The effect of baseball's Great Diaspora on the people of San Francisco has been, as we say in the West, something to pass the chocolates about.

Old ladies atop Nob Hill are tardy with their tatting because Russ Hodges, mellifluent as ever, has entered their lives.

Their men, who haven't thought about baseball since a farouche old Irishman named McGraw dominated the game, wonder if Orlando Cepeda is a flash in the pan.

The downtown brokers, the only men who wear vests in the city, study the Dow-Jones ticker with a show of interest, before they sneak a guilty sidelong scowl at the just-installed sports wire.

Longshoremen, who lay off work when they please, tote portable radios to Aquatic Park, soak up sun and listen to the crack of bats.

Bartenders are becoming as learned as Erasmus in the minutiae of triples to date, runs batted in and the private life of Willie Mays.

Models who skitter around in chemises in the elegant purlieus of Maiden Lane have been known, eyes batting prettily, to ask their escorts, "Who was hit today?"

A sportswriter for one of the mornings busted a gusset describing a Giant victory: "The way it was accomplished, like a painter adding tints to the sunset over the Golden Gate, gave the game that master's touch and made it a candidate for the Louvre."

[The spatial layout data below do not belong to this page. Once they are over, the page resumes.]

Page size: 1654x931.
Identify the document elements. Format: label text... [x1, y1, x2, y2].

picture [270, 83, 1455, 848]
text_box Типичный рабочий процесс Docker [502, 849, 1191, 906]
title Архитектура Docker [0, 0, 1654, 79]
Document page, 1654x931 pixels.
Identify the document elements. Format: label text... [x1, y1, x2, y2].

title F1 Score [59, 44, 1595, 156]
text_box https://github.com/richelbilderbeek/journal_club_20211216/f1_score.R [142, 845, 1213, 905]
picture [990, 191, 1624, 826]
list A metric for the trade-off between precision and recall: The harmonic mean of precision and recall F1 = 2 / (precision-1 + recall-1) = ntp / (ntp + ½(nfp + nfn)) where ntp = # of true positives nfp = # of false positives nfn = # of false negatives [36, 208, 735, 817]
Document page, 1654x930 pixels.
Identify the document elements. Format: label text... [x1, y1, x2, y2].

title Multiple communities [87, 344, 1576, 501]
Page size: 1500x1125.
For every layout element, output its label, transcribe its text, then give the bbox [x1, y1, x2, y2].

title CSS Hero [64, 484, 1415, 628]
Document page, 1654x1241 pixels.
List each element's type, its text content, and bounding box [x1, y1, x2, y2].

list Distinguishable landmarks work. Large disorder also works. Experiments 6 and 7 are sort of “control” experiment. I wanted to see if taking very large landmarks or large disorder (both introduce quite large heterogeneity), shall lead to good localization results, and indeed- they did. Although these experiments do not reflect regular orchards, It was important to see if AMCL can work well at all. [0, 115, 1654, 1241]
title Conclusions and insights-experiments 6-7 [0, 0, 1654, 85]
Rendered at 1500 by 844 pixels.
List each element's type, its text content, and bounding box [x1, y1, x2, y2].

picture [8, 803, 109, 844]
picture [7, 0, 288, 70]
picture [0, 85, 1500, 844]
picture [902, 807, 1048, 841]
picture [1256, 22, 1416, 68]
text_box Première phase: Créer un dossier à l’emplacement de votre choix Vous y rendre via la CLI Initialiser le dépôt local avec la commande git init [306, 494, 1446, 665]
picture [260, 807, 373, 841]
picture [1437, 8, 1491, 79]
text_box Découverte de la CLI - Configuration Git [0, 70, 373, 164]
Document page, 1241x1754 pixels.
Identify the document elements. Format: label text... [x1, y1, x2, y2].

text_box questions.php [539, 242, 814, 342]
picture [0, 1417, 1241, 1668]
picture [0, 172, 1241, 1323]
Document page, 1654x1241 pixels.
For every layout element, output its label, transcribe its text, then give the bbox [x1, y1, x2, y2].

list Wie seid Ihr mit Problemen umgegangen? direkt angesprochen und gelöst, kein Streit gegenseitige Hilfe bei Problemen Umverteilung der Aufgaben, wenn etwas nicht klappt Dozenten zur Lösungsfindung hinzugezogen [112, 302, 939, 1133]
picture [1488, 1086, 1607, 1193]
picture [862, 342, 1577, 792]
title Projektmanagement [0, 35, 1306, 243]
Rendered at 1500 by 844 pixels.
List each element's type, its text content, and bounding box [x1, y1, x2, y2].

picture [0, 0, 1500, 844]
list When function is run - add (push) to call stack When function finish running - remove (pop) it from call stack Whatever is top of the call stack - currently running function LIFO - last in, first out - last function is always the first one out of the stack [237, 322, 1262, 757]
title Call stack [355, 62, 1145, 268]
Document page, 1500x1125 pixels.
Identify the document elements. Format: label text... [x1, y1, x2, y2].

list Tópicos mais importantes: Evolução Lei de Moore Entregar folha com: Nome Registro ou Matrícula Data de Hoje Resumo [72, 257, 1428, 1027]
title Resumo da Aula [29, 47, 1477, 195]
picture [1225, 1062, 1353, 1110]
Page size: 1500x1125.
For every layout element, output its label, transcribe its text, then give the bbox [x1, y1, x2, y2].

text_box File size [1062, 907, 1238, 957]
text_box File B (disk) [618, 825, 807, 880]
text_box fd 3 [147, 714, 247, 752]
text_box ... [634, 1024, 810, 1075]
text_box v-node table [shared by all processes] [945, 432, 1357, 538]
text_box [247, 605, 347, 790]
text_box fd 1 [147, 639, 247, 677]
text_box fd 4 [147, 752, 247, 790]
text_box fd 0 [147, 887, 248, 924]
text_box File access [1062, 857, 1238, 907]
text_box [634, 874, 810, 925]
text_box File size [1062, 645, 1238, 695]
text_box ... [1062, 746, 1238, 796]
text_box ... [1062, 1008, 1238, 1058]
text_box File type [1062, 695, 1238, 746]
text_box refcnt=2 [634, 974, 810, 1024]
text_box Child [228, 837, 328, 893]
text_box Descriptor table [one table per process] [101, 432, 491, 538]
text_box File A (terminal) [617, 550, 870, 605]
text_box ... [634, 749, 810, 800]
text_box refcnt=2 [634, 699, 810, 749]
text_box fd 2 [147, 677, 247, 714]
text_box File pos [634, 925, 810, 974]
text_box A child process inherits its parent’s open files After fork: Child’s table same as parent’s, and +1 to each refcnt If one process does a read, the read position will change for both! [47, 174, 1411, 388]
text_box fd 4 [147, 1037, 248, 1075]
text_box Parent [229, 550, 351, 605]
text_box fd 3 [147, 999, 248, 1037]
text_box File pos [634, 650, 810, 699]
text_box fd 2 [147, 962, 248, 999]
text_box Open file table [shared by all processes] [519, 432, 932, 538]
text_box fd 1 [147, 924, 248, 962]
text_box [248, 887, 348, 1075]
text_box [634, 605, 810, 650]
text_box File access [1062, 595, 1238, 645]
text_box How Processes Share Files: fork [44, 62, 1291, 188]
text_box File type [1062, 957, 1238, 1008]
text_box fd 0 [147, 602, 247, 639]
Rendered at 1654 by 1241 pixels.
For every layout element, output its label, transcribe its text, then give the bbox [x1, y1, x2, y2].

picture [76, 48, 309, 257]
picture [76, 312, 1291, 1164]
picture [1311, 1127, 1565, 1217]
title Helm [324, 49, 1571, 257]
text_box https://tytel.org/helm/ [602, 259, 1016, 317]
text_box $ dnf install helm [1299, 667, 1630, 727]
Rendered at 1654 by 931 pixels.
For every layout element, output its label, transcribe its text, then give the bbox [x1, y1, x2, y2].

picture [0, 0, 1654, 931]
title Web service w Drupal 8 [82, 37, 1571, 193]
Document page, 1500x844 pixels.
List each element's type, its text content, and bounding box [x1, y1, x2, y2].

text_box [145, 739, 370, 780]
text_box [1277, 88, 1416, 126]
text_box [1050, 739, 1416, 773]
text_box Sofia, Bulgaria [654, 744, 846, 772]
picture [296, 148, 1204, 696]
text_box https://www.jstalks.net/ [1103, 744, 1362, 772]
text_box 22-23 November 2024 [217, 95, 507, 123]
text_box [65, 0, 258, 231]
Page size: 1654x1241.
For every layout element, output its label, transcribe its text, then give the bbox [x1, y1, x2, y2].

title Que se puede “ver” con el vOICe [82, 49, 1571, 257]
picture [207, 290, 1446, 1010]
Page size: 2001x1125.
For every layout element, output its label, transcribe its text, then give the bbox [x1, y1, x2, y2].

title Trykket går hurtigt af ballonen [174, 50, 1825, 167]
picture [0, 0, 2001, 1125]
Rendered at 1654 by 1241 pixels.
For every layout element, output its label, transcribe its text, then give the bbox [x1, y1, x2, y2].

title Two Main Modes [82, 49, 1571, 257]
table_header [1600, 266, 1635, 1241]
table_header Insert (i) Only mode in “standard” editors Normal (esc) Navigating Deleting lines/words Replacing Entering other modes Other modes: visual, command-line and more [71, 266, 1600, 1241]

A housewife in suburban San Mateo, for many years a client of the Brooklyns, had a budgie trained to shout, "Come on, Bums." She loyally switched allegiance when Les Giants came here in April. Now the creature caws, "Come on, Willie."

The town is hooked.

The Giants, as of the first quarter of the season, have given us all a notable civic strut. San Francisco has been saying for decades that it is big league. In its secret heart it has never been quite sure. These days it is. A winner will do wonders.